__Problem to solve__
Go through the entries below and retype them exactly, omitting each picture.

■ ■ ■ ■ ■ ■ ■

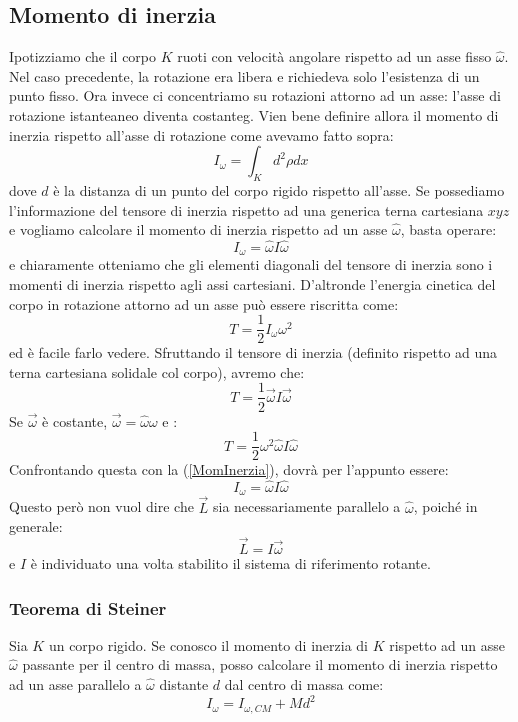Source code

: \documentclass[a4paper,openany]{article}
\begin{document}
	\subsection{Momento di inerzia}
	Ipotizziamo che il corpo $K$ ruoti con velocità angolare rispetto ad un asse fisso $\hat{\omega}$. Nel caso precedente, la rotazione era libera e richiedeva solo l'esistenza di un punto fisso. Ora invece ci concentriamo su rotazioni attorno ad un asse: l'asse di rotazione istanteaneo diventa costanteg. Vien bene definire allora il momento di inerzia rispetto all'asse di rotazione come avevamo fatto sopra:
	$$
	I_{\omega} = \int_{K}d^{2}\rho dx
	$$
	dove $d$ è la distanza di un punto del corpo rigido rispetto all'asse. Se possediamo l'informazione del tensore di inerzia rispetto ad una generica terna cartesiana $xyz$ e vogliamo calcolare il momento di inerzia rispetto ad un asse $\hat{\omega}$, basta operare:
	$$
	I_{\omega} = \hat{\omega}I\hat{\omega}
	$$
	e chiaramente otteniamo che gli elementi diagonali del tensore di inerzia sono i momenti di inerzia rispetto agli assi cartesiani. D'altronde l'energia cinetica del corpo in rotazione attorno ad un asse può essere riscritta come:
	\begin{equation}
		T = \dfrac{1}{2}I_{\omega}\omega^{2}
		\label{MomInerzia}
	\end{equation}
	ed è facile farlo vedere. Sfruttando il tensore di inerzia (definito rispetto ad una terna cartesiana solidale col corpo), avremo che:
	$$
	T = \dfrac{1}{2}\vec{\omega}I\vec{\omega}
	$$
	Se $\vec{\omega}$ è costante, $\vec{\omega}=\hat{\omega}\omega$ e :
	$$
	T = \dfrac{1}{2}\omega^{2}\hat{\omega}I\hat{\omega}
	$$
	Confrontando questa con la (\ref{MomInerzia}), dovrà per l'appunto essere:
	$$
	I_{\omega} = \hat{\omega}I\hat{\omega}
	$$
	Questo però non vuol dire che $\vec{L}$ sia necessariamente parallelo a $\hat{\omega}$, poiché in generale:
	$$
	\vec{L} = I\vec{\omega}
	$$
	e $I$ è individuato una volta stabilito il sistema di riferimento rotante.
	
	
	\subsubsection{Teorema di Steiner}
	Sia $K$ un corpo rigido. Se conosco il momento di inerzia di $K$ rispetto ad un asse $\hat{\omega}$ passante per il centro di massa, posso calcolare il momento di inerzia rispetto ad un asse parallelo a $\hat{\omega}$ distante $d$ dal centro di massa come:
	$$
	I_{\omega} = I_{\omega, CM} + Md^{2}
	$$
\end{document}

■ ■ ■ ■ ■ ■ ■

__Reply__
Source code

: \documentclass[a4paper,openany]{article}
\begin{document}
	\subsection{Momento di inerzia}
	Ipotizziamo che il corpo $K$ ruoti con velocità angolare rispetto ad un asse fisso $\hat{\omega}$. Nel caso precedente, la rotazione era libera e richiedeva solo l'esistenza di un punto fisso. Ora invece ci concentriamo su rotazioni attorno ad un asse: l'asse di rotazione istanteaneo diventa costanteg. Vien bene definire allora il momento di inerzia rispetto all'asse di rotazione come avevamo fatto sopra:
	$$
	I_{\omega} = \int_{K}d^{2}\rho dx
	$$
	dove $d$ è la distanza di un punto del corpo rigido rispetto all'asse. Se possediamo l'informazione del tensore di inerzia rispetto ad una generica terna cartesiana $xyz$ e vogliamo calcolare il momento di inerzia rispetto ad un asse $\hat{\omega}$, basta operare:
	$$
	I_{\omega} = \hat{\omega}I\hat{\omega}
	$$
	e chiaramente otteniamo che gli elementi diagonali del tensore di inerzia sono i momenti di inerzia rispetto agli assi cartesiani. D'altronde l'energia cinetica del corpo in rotazione attorno ad un asse può essere riscritta come:
	\begin{equation}
		T = \dfrac{1}{2}I_{\omega}\omega^{2}
		\label{MomInerzia}
	\end{equation}
	ed è facile farlo vedere. Sfruttando il tensore di inerzia (definito rispetto ad una terna cartesiana solidale col corpo), avremo che:
	$$
	T = \dfrac{1}{2}\vec{\omega}I\vec{\omega}
	$$
	Se $\vec{\omega}$ è costante, $\vec{\omega}=\hat{\omega}\omega$ e :
	$$
	T = \dfrac{1}{2}\omega^{2}\hat{\omega}I\hat{\omega}
	$$
	Confrontando questa con la (\ref{MomInerzia}), dovrà per l'appunto essere:
	$$
	I_{\omega} = \hat{\omega}I\hat{\omega}
	$$
	Questo però non vuol dire che $\vec{L}$ sia necessariamente parallelo a $\hat{\omega}$, poiché in generale:
	$$
	\vec{L} = I\vec{\omega}
	$$
	e $I$ è individuato una volta stabilito il sistema di riferimento rotante.
	
	
	\subsubsection{Teorema di Steiner}
	Sia $K$ un corpo rigido. Se conosco il momento di inerzia di $K$ rispetto ad un asse $\hat{\omega}$ passante per il centro di massa, posso calcolare il momento di inerzia rispetto ad un asse parallelo a $\hat{\omega}$ distante $d$ dal centro di massa come:
	$$
	I_{\omega} = I_{\omega, CM} + Md^{2}
	$$
\end{document}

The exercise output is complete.